Text section =>
As we noted in that review, the reverse takeover has become a relatively uncommon mechanism to achieve an ASX listing, so the Chemist Warehouse transaction is notable not just for its size but the novel way that Chemist Warehouse has come to market.
Unique challenges
2024 saw both approval of the transaction from the ACCC as well as despatch of disclosure documents, comprising a scheme booklet for Chemist Warehouse shareholders, a notice of meeting for Sigma shareholders and a prospectus, the latter being a requirement imposed by ASX in connection with the transaction.
The preparation of three disclosure documents, all of which required content from both Chemist Warehouse and Sigma and needed to be consistent, presented some unique challenges. This was particularly so given the competition overlay. Until implementation, Chemist Warehouse and Sigma were competitors and as such the sharing of information and discussions about future plans needed to be carefully managed or could not occur. This created a tension with the normal drafting process and content requirements.

Dataset content =>
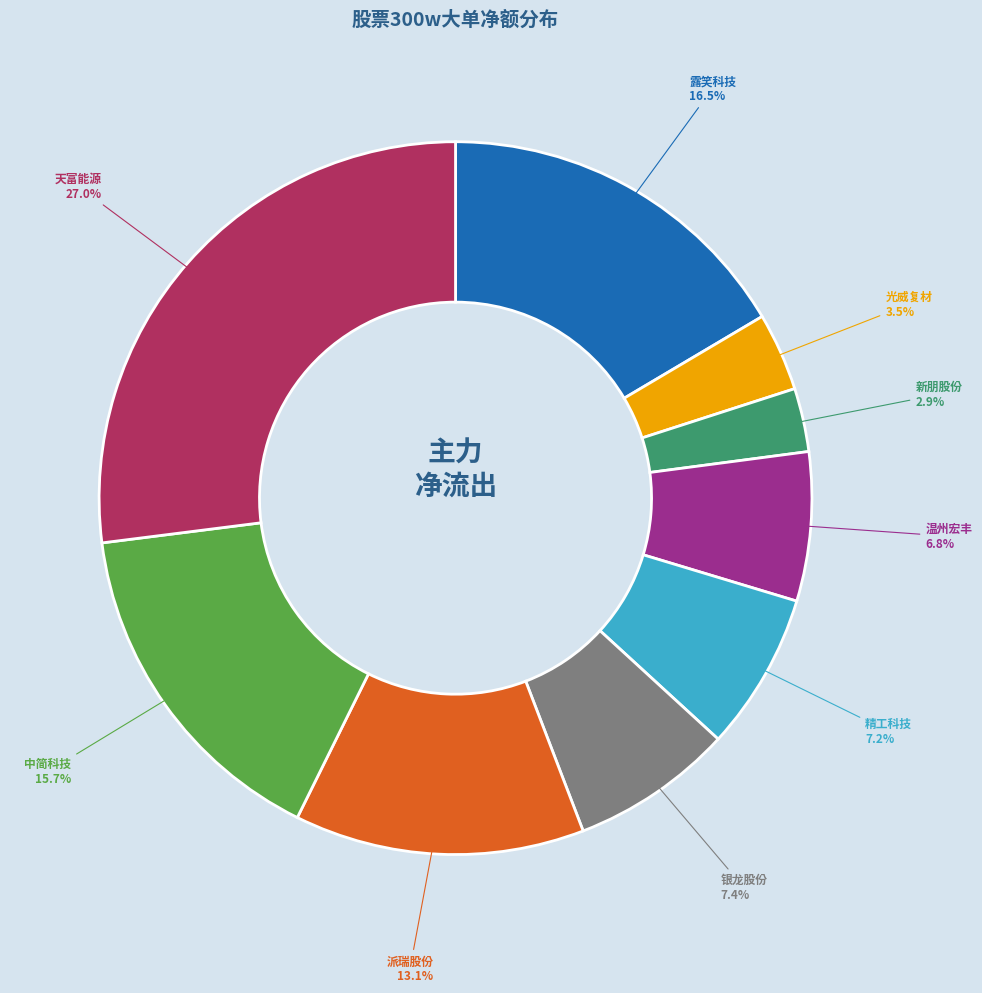

Is there any slice that represents more than half of the pie?

No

To-do item => Rewrite the text on the Chemist Warehouse listing from "As we noted" up to and including "with the transaction.", substituting "deal" for "transaction". The data after the text is separate material.

Output =>
As we noted in that review, the reverse takeover has become a relatively uncommon mechanism to achieve an ASX listing, so the Chemist Warehouse deal is notable not just for its size but the novel way that Chemist Warehouse has come to market.
Unique challenges
2024 saw both approval of the deal from the ACCC as well as despatch of disclosure documents, comprising a scheme booklet for Chemist Warehouse shareholders, a notice of meeting for Sigma shareholders and a prospectus, the latter being a requirement imposed by ASX in connection with the deal.